Unfortunately, Sanders is not the only person who fails to make this distinction or to understand the fundamental reason that businesses try to influence government in the first place. A more sophisticated version of Sanders’s complaint is known by the term “regulatory capture.” The idea is that regulatory agencies often end up doing the bidding of the businesses they regulate. In these circumstances, the agencies are said to be “captured” by the businesses.

This is a real phenomenon. The fundamental cause is the same thing that causes cronyism and influence peddling, which is arbitrary power in the hands of government. I’ve written at length recently about why a government whose power is not limited by the principle of rights will necessarily end up being ripe for influence and cronyism, so I won’t repeat the explanation here. Suffice it to say that when government holds arbitrary power over the businesses and wealth of others — which is what regulation is — the only option for the regulated is to participate in the regulatory process and to try to ensure the rules make some sense.

For an example of how this ends up happening in practice, look at Dodd-Frank, which Hillary Clinton referred to during the debate as “start” down the road to regulating Wall Street properly. (For a glimpse of what lies at the end of this road, read Atlas Shrugged.) Dodd-Frank is in many ways a blank-check by Congress to a host of new and existing regulatory agencies to go regulate Wall Street. It was passed with the express understanding that the regulatory agencies would fill in the details of how they were going to regulate later. The predictable and logical result of legislation like this is that the regulated industries will flock to the regulators and try to have the rules written in a way that benefits them.

Indeed, often the regulated industries are invited to do so by bureaucrats, which is entirely predictable. Who else understands the business better than those who are in the industry itself? Do you think Bernie Sanders understands finance? If not him, then who is going to preside over the agencies that regulate Wall Street firms? The answer is Timothy Geithner, Hank Paulson, Lawrence Summers, Robert Rubin, etc. — all guys who worked on Wall Street or in the financial industry. This is the same in every regulated industry. All the securities lawyers I worked with when I was in private practice rotated from law firms, to regulated businesses, to the SEC and other agencies. They all knew each other and all worked together to fashion the regulations that applied to the industry. Is it surprising that they fashion regulations that they think make sense for an industry rather than those that will outright destroy it?

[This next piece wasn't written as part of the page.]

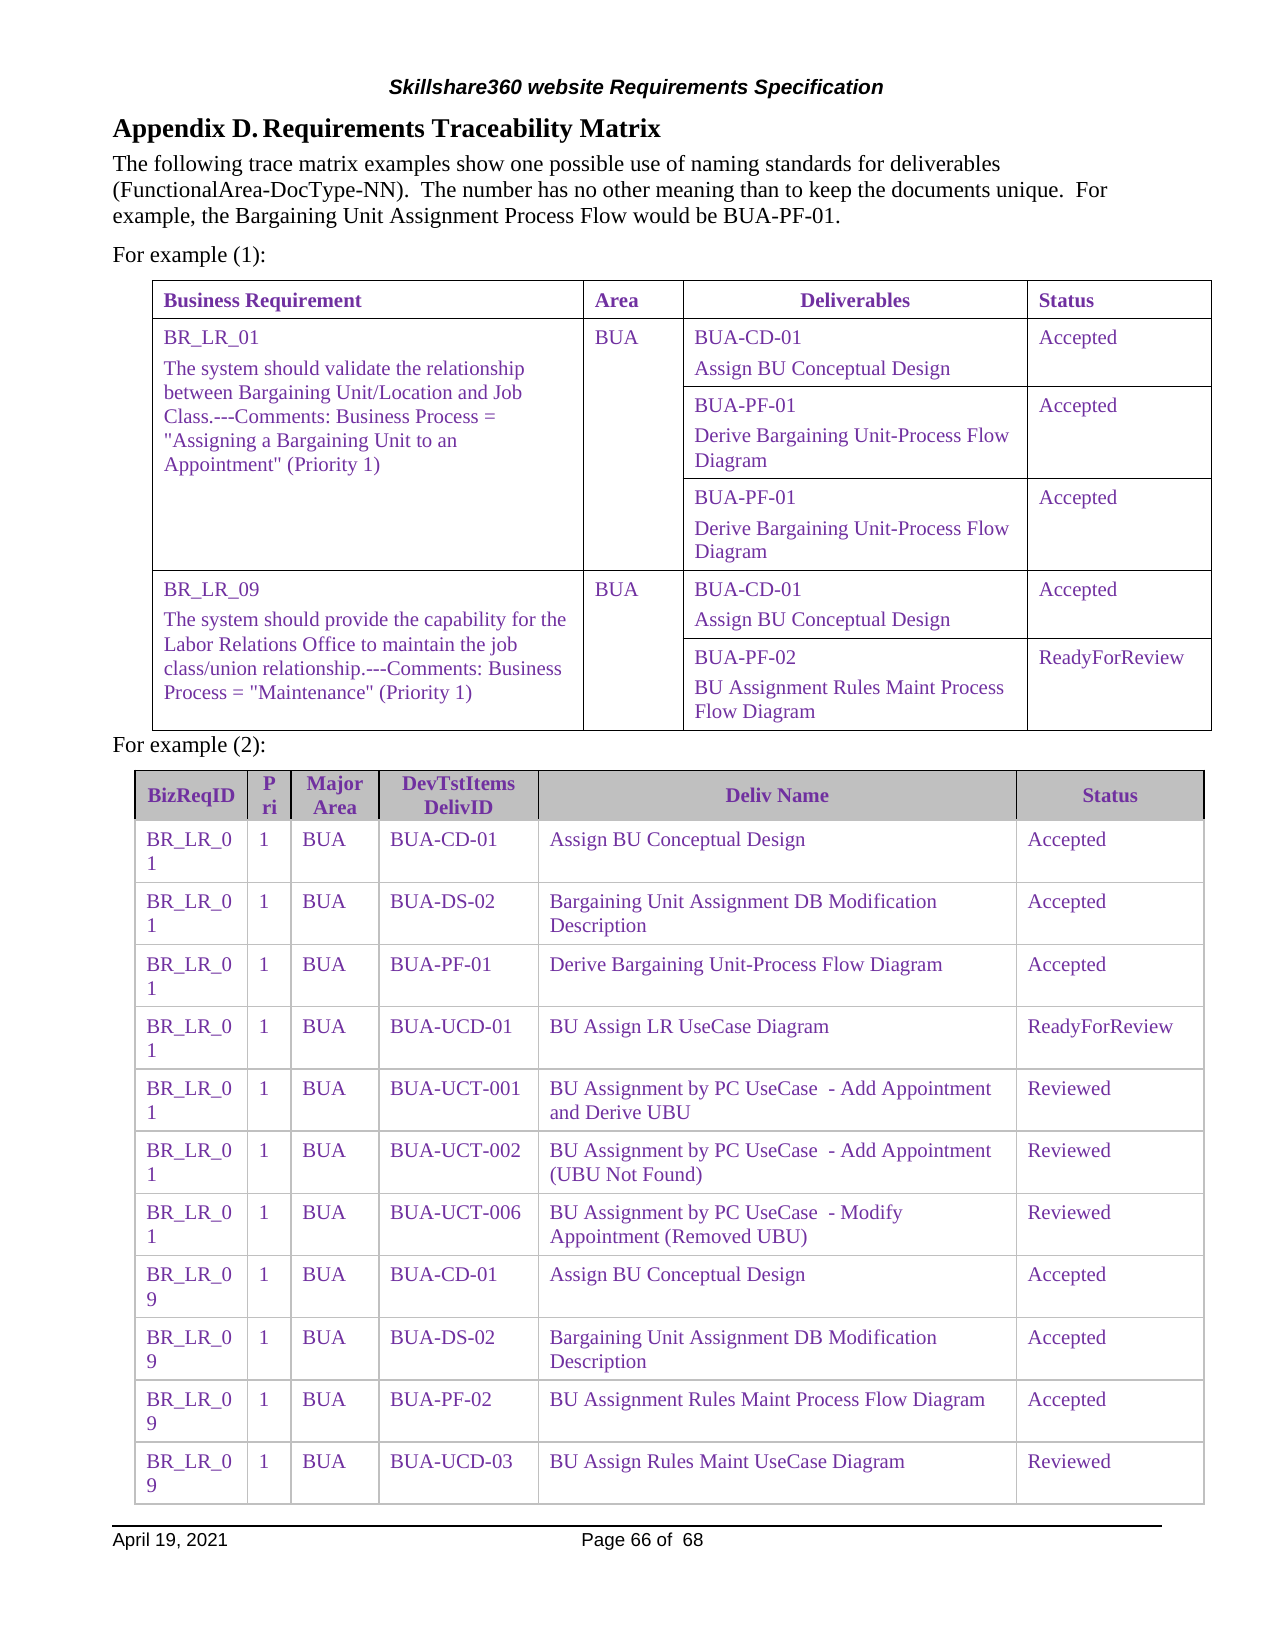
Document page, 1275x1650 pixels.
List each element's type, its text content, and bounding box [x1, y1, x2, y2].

But even though the mechanism and results of this process should not surprise us, we still should not fail to make proper moral distinctions between those businesses who influence government to obtain regulations that harm their competitors and those who do so in self-defense. We also must understand that the fundamental cause of all of the efforts to influence government is bad government — that is, one not bounded by the principle of rights — and not bad people.

But the term “regulatory capture” and many of those who study and criticize the phenomenon don’t take these points into account. Just consider the term itself. Like Sanders’s statement during the debate, it implies that marauding Wall Street firms sweep into town and rape and pillage the poor regulatory agencies. But as I noted earlier, it is government that possesses the power in this relationship, not the businesses. In the past, I’ve likened government in this position to a mobster. Today, let’s go with pirates instead. Saying that businesses “capture” regulators is a bit like claiming that the hostages pirates take when they raid other ships have “captured” the pirates because they are allowed to choose between walking the plank and being keel-hauled. Regulatory capture doesn’t quite get to the cause of the problem, which is government, not the businesses it regulates.

And who is the biggest proponent of handing government even more of the regulatory power that causes all of the things of which he complains? Yup, it’s Bernie Sanders himself. If he wants to know why Wall Street is exercising so much influence over Congress, he should consider taking a long hard look in the mirror.